Meu próximo e inesperado encontro com Brenda ocorreu no momento em que folheei o jornal daquele dia e li em letras garrafais: Brenda assassinada! A paixão, seu algoz!

Uma tristeza atravessou meu peito e fez-me refletir sobre essa experiência na minha vida: no primeiro dia em que me vi frente a frente a um travesti em minha sala, tinha certeza de que havia chamado o Sr. José Roberto. No entanto, adentrou e sentou-se displicentemente uma mulher grande, de beleza exótica. Sabia que alguma coisa não havia dado certo. Não mais do que de repente estava diante de um segmento da sociedade que não conhecia de perto. Não era o meu mundo e senti-me insegura para o mergulho inicial. Mergulhei e emergi forte. Claro que de início me intimidavam com suas irreverências, mas chegou o tempo do respeito mútuo, escultura extraída da pedra bruta do cotidiano. Entendi que perderia de vista o valor da integralidade se começasse a fragmentar o homem e a sociedade em que ele estava inserido. O todo era o universo da minha ação.
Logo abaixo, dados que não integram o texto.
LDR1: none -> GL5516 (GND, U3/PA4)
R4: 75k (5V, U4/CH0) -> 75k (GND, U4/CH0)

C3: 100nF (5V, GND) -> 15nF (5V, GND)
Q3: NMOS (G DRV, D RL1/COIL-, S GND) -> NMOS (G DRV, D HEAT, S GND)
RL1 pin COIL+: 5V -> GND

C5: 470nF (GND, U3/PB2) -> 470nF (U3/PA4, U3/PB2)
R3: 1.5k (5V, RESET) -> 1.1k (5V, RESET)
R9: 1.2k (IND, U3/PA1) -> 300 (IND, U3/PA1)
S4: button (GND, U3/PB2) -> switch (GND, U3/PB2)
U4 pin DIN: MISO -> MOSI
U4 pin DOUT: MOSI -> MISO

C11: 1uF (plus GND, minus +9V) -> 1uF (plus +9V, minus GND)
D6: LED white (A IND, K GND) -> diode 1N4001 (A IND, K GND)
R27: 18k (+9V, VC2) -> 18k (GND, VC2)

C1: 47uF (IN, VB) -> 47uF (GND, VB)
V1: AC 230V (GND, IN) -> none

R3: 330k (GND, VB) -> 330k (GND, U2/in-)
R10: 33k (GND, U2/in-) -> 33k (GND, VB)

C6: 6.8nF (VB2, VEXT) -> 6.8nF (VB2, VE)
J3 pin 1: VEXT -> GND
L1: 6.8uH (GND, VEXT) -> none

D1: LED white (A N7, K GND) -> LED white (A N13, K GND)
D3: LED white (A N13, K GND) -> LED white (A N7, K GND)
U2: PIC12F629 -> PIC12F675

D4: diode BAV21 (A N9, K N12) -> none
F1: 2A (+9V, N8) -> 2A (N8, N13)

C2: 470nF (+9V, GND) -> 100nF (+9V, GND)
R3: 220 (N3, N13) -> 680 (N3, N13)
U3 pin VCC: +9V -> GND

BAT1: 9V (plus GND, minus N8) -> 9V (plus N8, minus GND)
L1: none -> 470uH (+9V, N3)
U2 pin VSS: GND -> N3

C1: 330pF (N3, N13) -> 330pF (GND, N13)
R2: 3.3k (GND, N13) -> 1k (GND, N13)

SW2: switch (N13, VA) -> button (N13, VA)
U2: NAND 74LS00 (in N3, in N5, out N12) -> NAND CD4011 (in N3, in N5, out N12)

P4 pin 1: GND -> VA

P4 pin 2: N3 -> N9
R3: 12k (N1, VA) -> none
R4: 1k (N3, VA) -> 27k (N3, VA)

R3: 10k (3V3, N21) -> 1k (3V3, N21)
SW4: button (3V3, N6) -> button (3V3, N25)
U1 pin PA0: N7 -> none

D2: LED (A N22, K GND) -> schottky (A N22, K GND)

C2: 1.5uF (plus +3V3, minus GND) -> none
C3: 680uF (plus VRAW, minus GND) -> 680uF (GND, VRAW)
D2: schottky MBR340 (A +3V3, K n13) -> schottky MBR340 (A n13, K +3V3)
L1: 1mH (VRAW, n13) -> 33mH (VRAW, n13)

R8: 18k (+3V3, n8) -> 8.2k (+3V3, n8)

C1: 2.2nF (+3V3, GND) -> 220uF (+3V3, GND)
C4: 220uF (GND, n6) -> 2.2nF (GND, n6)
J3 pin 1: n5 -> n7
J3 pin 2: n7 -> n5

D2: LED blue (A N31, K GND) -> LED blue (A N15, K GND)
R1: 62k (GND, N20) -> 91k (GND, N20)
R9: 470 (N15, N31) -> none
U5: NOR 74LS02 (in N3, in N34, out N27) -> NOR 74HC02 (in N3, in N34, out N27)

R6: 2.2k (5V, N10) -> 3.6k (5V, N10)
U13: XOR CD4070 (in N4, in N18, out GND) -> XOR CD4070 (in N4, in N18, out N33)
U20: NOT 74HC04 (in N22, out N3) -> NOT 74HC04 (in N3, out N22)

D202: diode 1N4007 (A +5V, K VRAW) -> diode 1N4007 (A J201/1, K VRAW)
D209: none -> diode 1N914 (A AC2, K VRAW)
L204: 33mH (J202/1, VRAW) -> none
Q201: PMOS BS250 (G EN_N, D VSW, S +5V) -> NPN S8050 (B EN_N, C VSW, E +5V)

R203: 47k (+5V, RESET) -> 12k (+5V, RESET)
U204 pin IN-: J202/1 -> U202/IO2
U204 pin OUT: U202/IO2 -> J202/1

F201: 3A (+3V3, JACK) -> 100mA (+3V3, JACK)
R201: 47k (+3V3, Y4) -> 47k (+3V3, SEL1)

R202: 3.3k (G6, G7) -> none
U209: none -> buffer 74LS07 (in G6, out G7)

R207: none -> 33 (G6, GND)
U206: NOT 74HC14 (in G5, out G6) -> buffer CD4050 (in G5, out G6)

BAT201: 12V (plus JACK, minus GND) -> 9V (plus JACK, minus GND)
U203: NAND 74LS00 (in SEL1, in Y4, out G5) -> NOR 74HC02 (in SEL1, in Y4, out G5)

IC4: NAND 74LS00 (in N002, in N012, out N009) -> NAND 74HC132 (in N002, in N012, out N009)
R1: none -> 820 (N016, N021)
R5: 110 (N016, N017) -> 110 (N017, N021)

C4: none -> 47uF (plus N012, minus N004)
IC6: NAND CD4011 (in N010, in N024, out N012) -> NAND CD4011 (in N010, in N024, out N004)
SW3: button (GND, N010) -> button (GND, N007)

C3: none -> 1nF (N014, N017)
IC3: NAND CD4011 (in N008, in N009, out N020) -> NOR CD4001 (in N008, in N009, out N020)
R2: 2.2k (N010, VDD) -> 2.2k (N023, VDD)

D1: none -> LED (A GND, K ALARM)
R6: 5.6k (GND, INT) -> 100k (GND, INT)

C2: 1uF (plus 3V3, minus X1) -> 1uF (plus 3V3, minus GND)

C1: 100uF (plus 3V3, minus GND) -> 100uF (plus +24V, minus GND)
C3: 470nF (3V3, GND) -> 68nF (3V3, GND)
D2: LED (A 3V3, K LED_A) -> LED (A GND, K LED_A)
E esse todo não tinha cor, raça, sexo ou preferência sexual."

Sua foto no jornal me conduziu à uma das primeiras reuniões do GAPA , época em que a conheci. Olhou-me e disse:

- Me chame de Brenda, apenas Brenda!

Um homem, uma mulher? Que importa?

De tudo que presenciei e acompanhei, pude constatar nada mais, nada menos que a essência de um grande ser humano.

Assim, me despedi de Brenda: com respeito e admiração.

Fechei o jornal, acreditando que naquele momento, o céu se acrescentava.


Heleida Nobrega Metello *


*experiência vivenciada em parceria profissional com Otília Simões Janeiro Gonçalves, assistente social e pesquisadora científica, amiga de ontem e de sempre, tão guerreira quanto Brenda nas primeiras batalhas, tempo em que as armas que possuíamos, praticamente, eram as nossas faces e uma disposição incrível que vinha de dentro, diante de um poderoso inimigo sem rosto.